First, let me comment the legend. I wanted to explicitely give the name of the categories I found, and grouped them according to their category. In the next plots, I will indicate only the categories, so the labels will slightly change. If you get confused, just remember that the labels are sorted from the largest to the smallest category, and therefore their order remains the same throughout this analysis.
Now the evolution of the categories. It seems that Computer Science (cs) and Mathematics (math) have a very steady and rapid growth compared to the rest of the categories. The next four categories, namely Condensed Matter (cond-mat), Astrophysics (astro-ph), High Energy Physics (hep-ex, hep-lat, hep-ph and hep-th) and Physics (physics) grew rapidely at the beginning, and later on remained constant, forming a plateau since several years. The other remaining categories are showing a slow growth, even though some categories started earlier, like Nuclear Physics (nucl-ex and nucl-th), and other later, like Electrical Engineering and Systems Science (eess). Also I wasn't aware that since early 2000s, Economics (econ) had a dedicated category!

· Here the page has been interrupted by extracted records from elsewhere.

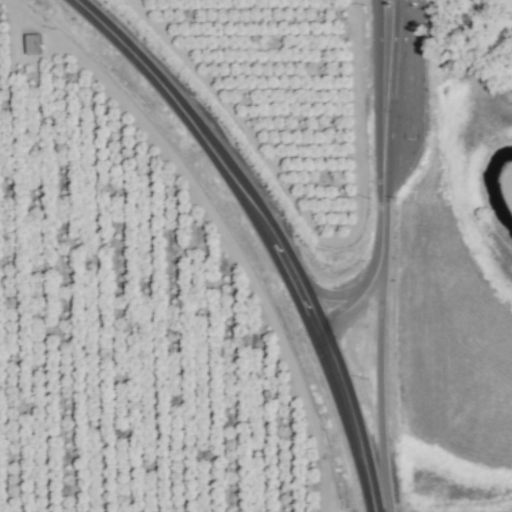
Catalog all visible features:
building: (30, 36)
road: (386, 173)
road: (272, 231)
crop: (166, 275)
road: (374, 350)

My next question was whether submissions are more frequent on certain days of the week. To answer it, I needed to look at the distribution of publications per day. Again, I wanted to know if a certain category was more represented than another, so I also divided the publication into the different categories I mentioned earlier. And I sorted the categories by their size, going from the largest at the bottom, to the smallest on top. This gave the following result:
I have to say that this pattern was partially expected. Indeed, even if the submission time is given in GMT, the "5 days on, 2 days off" model is widespread (though not universal), so less publications were expected on the days off. But is there a specific hour that is more represented than another during these days? Since nothing stricking or non-redundant could be said about the different categories, this question motivated the need for this next plot:
Visually interesting? Certainly, yes. Easy to read? Not really.

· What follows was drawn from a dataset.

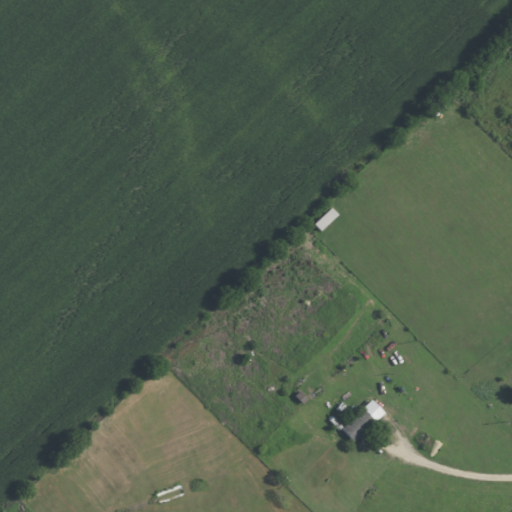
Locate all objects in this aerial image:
building: (324, 218)
building: (361, 420)
road: (452, 473)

Even though I put a lot of effort into making the hours readable, with the choice of a specific color map, I had to admit it is not really easy to understand what is going on, or derive any trend from it. So I changed the strategy. Instead of having a stacked histogram on the days of the week, I wanted to have a distinct histogram representing the number of publication per 20 minutes, and this for each day. Once the histograms have been smoothed with a gaussian, it gave the following:
Way more readable, right?
To make the x-axis more accessible, I decided to add two additional time offsets from UTC. They were chosen by the fact that many people are concerned by these offsets. But still, even though the trend we see is very interesting, it is not easy to interpret it.
There are definitely 5 peaks, situated at around: 2:45, 9:30, 15:30, 18:15 and 20:15 GMT. One first tendency would be to search if these hours correspond to the end of the day, when people try to hurry and submit their paper before going home. But without the location, it is not possible to draw that conclusion. Actually, no conclusion about these peaks can be drawn. And searching for the most populated scientific universities, and trying to conclude something out of it won't help either. But one thing that can be said with more certainty is that several papers are submitted inside the 2 days off.

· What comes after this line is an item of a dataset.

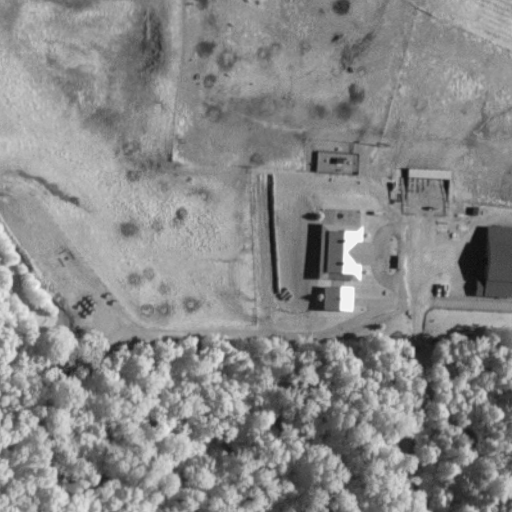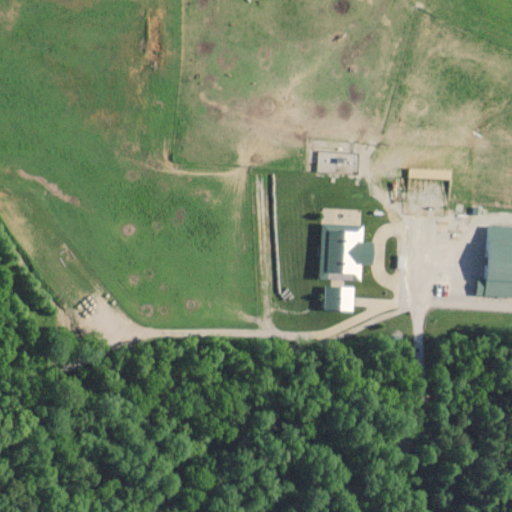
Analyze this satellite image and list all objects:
building: (497, 260)
road: (404, 405)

What about the categories? Will they all show the same trend? I let you have a look at the next and last plot, showing a distinct histogram per category, in the same condition as previously described:
Interestingly enough, not all categories show the same amount of peaks. For example, Mathematics (math) shows 3 main peaks, with a tiny bump on the left side of the last one. Astrophysics (astro-ph), on the other hand, is much less smooth between 17:00 and 21:15 than the other categories. But again, more clues would be needed to interpret these curves fully.
The conclusion of this blog post remains positive. Despite the lack of possible conclusion on the plots, it was nonetheless possible to produce them, and with only two ingredients: submission time and categories. Obviously, more details would lead to a more interesting discussion, but I already find it impressive to be able to obtain results on a very simple (yet voluminous) dataset.